I Believe in Miracles
“God, grant me serenity to accept the things I cannot change, courage to change the things I can, and wisdom to know the difference.” – A quotation from Reinhold Niebuhr. This passage hung on our refrigerator for years after my birth, and helped my family move forward after I was born. When my mom was pregnant with me she had a virus that to this day is still unknown. This virus infected my eyes, teeth, and facial structure. My family struggled to understand why this happened, and how they could help.
Right after I was born the doctors checked my eyes, and they found something wrong. They shined a light into my eyes, and didn’t see the red reflex, which is the light bouncing back that causes the eye to appear to have a red dot. The red dot indicates that light is reaching the optic nerve, that the brain is telling the nerve to see. If light doesn’t get to the optic nerve, this part of the brain will eventually shut off and can never be restarted. The reason mine didn’t work is that I was born with cataracts. Although this was a tragedy, something good always comes from something bad. The doctor told my parents they had to operate, and I had my first eye surgery at two weeks old. The next operation, on my other eye, was at six weeks. From then on I had bifocals for up close and contacts for far away. My depth perception was very bad, and I couldn’t crawl or walk for a long time. The reason for this was that bifocals made the ground seem to come up very fast, causing me to lose my balance.

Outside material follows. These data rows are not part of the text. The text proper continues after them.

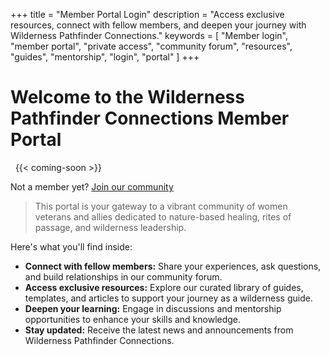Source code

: +++
title = "Member Portal Login"
description = "Access exclusive resources, connect with fellow members, and deepen your journey with Wilderness Pathfinder Connections."
keywords = [
  "Member login",
  "member portal",
  "private access",
  "community forum",
  "resources",
  "guides",
  "mentorship",
  "login",
  "portal"
]
+++

# Welcome to the Wilderness Pathfinder Connections Member Portal

&nbsp; {{< coming-soon >}} &nbsp;

Not a member yet? [Join our community](/get_involved/guide_network/)

> This portal is your gateway to a vibrant community of women veterans and allies dedicated to nature-based healing, rites of passage, and wilderness leadership.

Here's what you'll find inside:

* **Connect with fellow members:** Share your experiences, ask questions, and build relationships in our community forum.
* **Access exclusive resources:** Explore our curated library of guides, templates, and articles to support your journey as a wilderness guide.
* **Deepen your learning:** Engage in discussions and mentorship opportunities to enhance your skills and knowledge.
* **Stay updated:** Receive the latest news and announcements from Wilderness Pathfinder Connections.
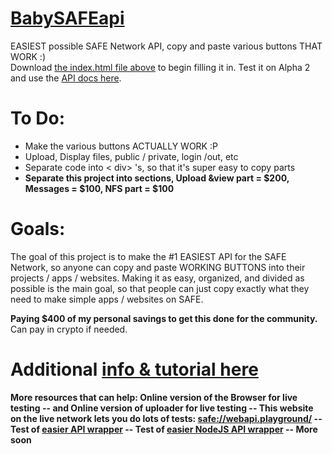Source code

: # <a href="https://wgallo3.github.io/BabySAFEapi/">BabySAFEapi</a>
EASIEST possible SAFE Network API, copy and paste various buttons THAT WORK :)<br>
Download <a href="https://github.com/wgallo3/BabySAFEapi/blob/master/index.html">the index.html file above</a> to begin filling it in. Test it on Alpha 2 and use the <a href="http://docs.maidsafe.net/beaker-plugin-safe-app/">API docs here</a>.

# To Do:
 - Make the various buttons ACTUALLY WORK :P 
 - Upload, Display files, public / private, login /out, etc
 - Separate code into < div> 's, so that it's super easy to copy parts
 - **Separate this project into sections, Upload &view part = $200, Messages = $100, NFS part = $100**
 
# Goals:
The goal of this project is to make the #1 EASIEST API for the SAFE Network, so anyone can copy and paste WORKING BUTTONS into their projects / apps / websites. Making it as easy, organized, and divided as possible is the main goal, so that people can just copy exactly what they need to make simple apps / websites on SAFE.

**Paying $400 of my personal savings to get this done for the community.**
Can pay in crypto if needed.

# Additional <a href="https://github.com/PuchongOffice/JS-Job-1">info & tutorial here</a>

**More resources that can help: Online version of the Browser for live testing -- and Online version of uploader for live testing -- This website on the live network lets you do lots of tests: <a href="safe://webapi.playground/">safe://webapi.playground/</a> -- Test of <a href="https://github.com/loziniak/maidsafe-test/tree/7f3d88274044280180566b1cc53ddd296d6fb0f6">easier API wrapper</a> -- Test of <a href="https://github.com/MoinhoDigital/websafe">easier NodeJS API wrapper</a> -- More soon**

My mother did whatever it took to make sure I had the best eyesight I could possibly have. When she’d rock me to sleep, she had Christmas lights on the wall and I’d stare at them. This helped stimulate my eyesight, and to this day I love Christmas lights and sleep in front of the Christmas tree lights every Christmas.
More recently, during 8th grade, I had more surgeries. First I had nose surgery because I had a deviated septum that was blocking my whole left nostril. Next I had jaw surgery, which moved my jaw out because it was too far back and blocking my airway. Then I had surgery on my mouth. I had a lot of problems with my teeth: I didn’t have some permanent teeth, and my mouth is very small, so there isn’t a lot of room for teeth to grow. Though I missed a lot of school and had to make up a lot of work, I’m glad I did it. Even though the surgeries and recoveries were painful, I wouldn’t take it back.
Many times, especially when I was small, my mom felt lost, and didn’t know what to do, so she did the only thing she could think of: she prayed. Every day of every year she prayed for me and my eyesight. She’d ask questions, she’d do research, and she’d fly me across the United States to make sure I had the best possible doctors. Thanks to my family and doctors, so many doors have been opened to me that would have been closed if I couldn’t see. Thanks to them, I have a future, and thanks to my mom, I can see it crystal clear.